**RECORDS PROVIDED**

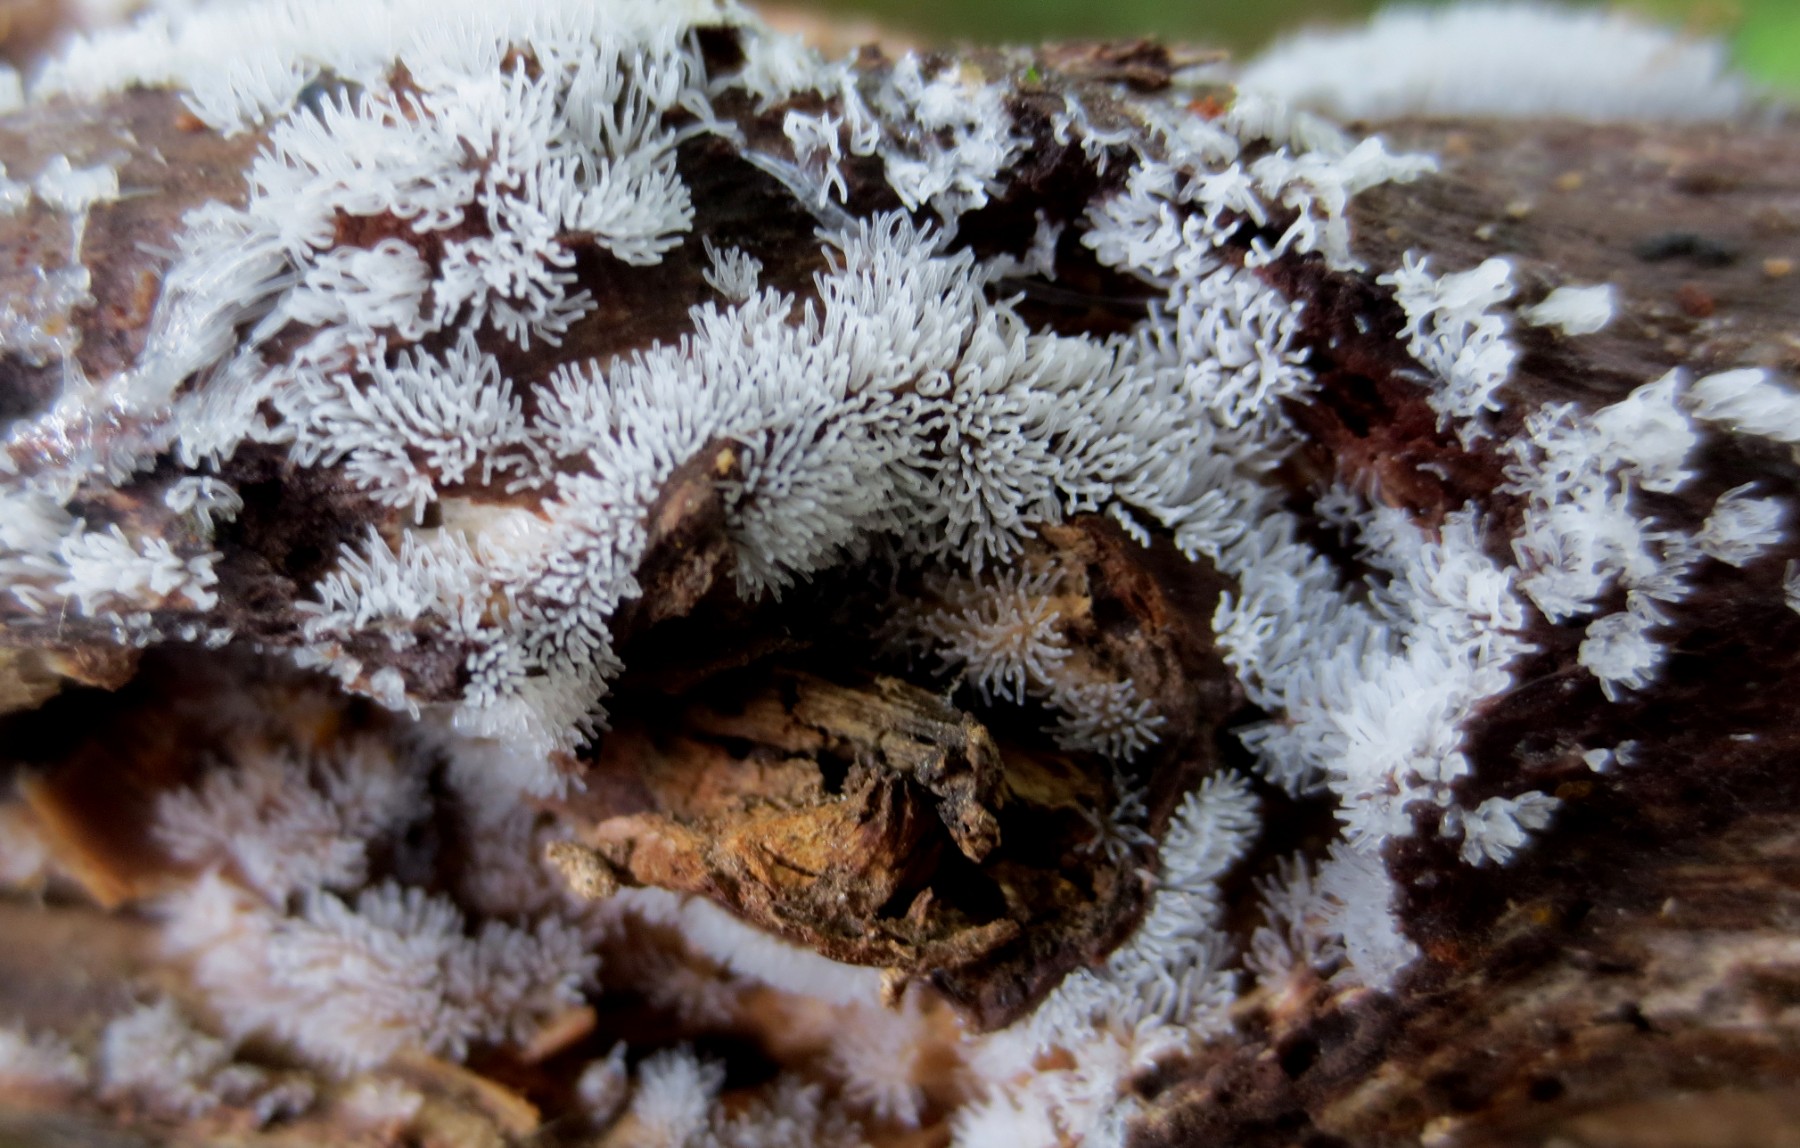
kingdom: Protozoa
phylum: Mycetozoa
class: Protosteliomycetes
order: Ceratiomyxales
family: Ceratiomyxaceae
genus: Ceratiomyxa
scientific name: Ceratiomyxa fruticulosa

**WORK REQUIRED**
Turn the lines from every item above into a single numbered list, leaving out blank lines. Don't include the pictures.

**COMPLETE RESPONSE**
1. kingdom: Protozoa
2. phylum: Mycetozoa
3. class: Protosteliomycetes
4. order: Ceratiomyxales
5. family: Ceratiomyxaceae
6. genus: Ceratiomyxa
7. scientific name: Ceratiomyxa fruticulosa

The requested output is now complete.